Текст упражнения:
━━━━━━━━━━━━━━━━
Образ степи в своей исключительности и репрезентативной полноте явно выполняет задание представительствовать за весь мир: «Ничего в природе не могло быть лучше» (2; 58). Такой полноте способствует то, что в описании степи используются параллели не только с морем («зелено-золотой океан», «волны диких растений», «волны воздуха», «морские волны»), но и с пустыней («зеленая девственная пустыня»), с лесом («как в лесу»). Ее пространство включает в себя стихии воздуха, воды, земного изобилия, причем все это в нераздельном единстве и взаимопроникновении: «Крик двигавшейся в стороне тучи диких гусей отдавался Бог весть в каком далеком озере. Из травы подымалась мерными взмахами чайка и роскошно купалась в синих волнах воздуха» (2; 59) и т. п. Это единство усиливается всепроникающим движением: динамичность присуща не только одушевленном обитателям степи, но и ее неодушевленным составляющим («брызнули миллионы разных цветов», «сквозили голубые, синие и лиловые волошки; желтый дрок выскакивал вверх», «тень перебегала», «испарения подымались», «ветерок едва колыхался по верхушкам травы и чуть дотрагивался до щек» и т. п.). Благодаря этому степь наделяется исключительной интенсивностью жизни. Она насыщена звуками, цветами, запахами, и все это в предельной, гиперболической полноте и напряженности, атакующей и переполняющей ощущения. Это жизнь самодовлеющая, пульсирующая в разных обликах, как бы принимающая разные, но равноценные формы.

Существенной особенностью гоголевской степной картины является недифференцированность, мерцание этих жизненных форм. Например, колористический ряд (зеленый, зелено-золотой, голубой, синий, лиловый, желтый, белый, темно-зеленый, серебряный, серебряно-розовый) смыкается со звуковым: «крик лебедя <...> как серебро, отдавался в воздухе» (2; 60). Эту особенность гоголевской поэтики по-своему интерпретировал А. Белый: «...Подпочва и звука, и цвета у Гоголя — общая: звуковая метафора; и цвет <...> пересечен с миром звука»14. Тем самым уже слово наделяется нерасчлененностью первично-реального и переносного значений, осязаемо проявляет свое исконное, «онтологическое» содержание. Например, во фразе: «Вся поверхность земли представлялась зелено-голубым океаном, по которому брызнули миллионы разных цветов» (2; 58—59) сама повышенная метафоричность и гиперболизация размывает чисто реалистическую трактовку и порождает возможность двоякого понимания — «цветы / цвета (краски)». При этом ближайший контекст (следующая фраза) свидетельствует в пользу первого варианта, а большой контекст всего фрагмента — в пользу второго. Вторичное значение слова как бы еще не вычленило», не обособилось от реалии, мир не утратил своей предметной самостоятельности. Это означает, что субъектно-объектные отношения в степи строятся без ориентации на человека, не предполагают его исключительности и лидерства. Казаки сливаются со степным миром на равных или даже растворяются в нем: «На них прямо глядели ночные звезды. Они слышали своим ухом весь бесчисленный мир насекомых...» (2; 60). Здесь люди являются и объектом, и одновременно субъектом; при этом их активность минимальна и практически не отличается от пассивности, поскольку слух вообще обладает меньшей целенаправленностью и намеренностью, чем зрение, и слуховое впечатление, в отличие от зрительного, обязательно предполагает какую-то деятельность «звучащей» стороны; здесь это дополнительно подчеркивается: «...все это звучно раздавалось среди ночи <...> и убаюкивало дремлющий слух» (2; 60).
━━━━━━━━━━━━━━━━
Задание 1: С чем, помимо моря, сопоставляется степь в описании, разбираемом в тексте о гоголевской степи?
Задание 2: Продолжите текст о гоголевской степи, начав сразу после его последнего предложения.

Набор данных:
━━━━━━━━━━━━━━━━
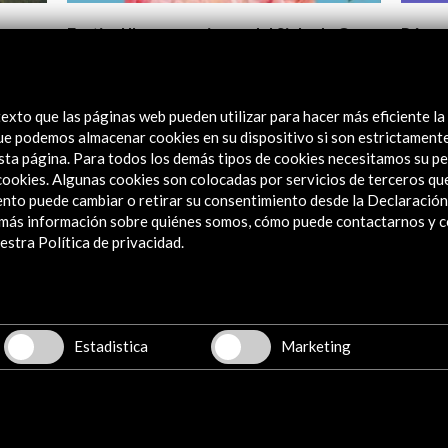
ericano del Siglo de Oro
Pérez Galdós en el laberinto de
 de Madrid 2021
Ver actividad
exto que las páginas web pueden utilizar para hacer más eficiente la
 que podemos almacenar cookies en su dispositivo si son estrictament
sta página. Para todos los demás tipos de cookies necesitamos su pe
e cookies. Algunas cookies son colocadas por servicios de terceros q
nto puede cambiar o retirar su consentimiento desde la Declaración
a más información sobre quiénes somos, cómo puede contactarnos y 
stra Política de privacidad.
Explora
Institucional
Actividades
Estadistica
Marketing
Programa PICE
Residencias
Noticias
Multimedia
━━━━━━━━━━━━━━━━
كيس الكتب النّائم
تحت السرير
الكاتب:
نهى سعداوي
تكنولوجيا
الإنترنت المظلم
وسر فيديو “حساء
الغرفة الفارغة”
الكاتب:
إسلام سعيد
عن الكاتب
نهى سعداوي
━━━━━━━━━━━━━━━━
Ожидаемый ответ 1: С пустыней и с лесом.

Ожидаемый ответ 2:
В степи не актуализируется человеческая индивидуальность, человек выступает в своем родовом качестве, не обособляющем его от мира. Единственное субъективное проявление человека, которое санкционируется повествователем, — восхищение миром: «Черт вас возьми, степи, как вы хороши!...» (2; 59); но и оно допускает смысловое «авторство» чайки или, например, ястребов, созерцающих степь с высоты. Несомненной субъективностью и завершенностью позиции это высказывание обладает лишь на уровне повествования, то есть уже за пределами изображаемого универсума, внутри которого нет ценностной иерархии. Мир степи предстает как однородный, устойчивый и абсолютный; характерная для него «бесконечная сверхорганизация пространства», космическая всесторонняя разомкнутость15 парадоксально оборачивается идиллической замкнутостью, и человек, хотя его положение и отмечено транзитным движением через степь (путь казаков в Сечь), намекающим на предстоящие изменения, все же показан здесь в единстве с этим миром, подчинен его бытию.

Это развернутое описание степи в сюжете цикла служит изображению того целостного состояния мира, из которого еще только предстоит выделиться человеку, драматически противопоставив ему свою историю. Гоголь изображает «географический» исток великой нации. Повесть связана с замыслом научного труда, в котором бы реализовалась неразрывная связь истории с географией, обоснованная Гоголем в статьях «Мысли о географии» и «О преподавании всеобщей истории».

У Чехова второй половины 1880-х годов такое разделение человека и мира уже онтологизировано, причем с кризисным перехлестом в сторону человека, его духовной активности. Если у Гоголя гносеология еще не выделилась из онтологии, то у Чехова она практически подменила онтологию, поставив под сомнение все, кроме познавательных усилий человека. Гоголевская образность присутствует в степных картинах Чехова, но осмысливается совсем иначе, в духе новых философских акцентов. (Например, образы птиц, у Гоголя входящих в единый универсум наравне с растениями, насекомыми, людьми, землей и небом, у Чехова отчетливо соотнесены именно с человеческими духовными устремлениями). Этим обусловлено, в свою очередь, и то, что, как отмечает М.П. Громов, в «Степи» «стилистика скорее контрастирует, чем соотносится с эпическим и живописным стилем «Тараса Бульбы»»16.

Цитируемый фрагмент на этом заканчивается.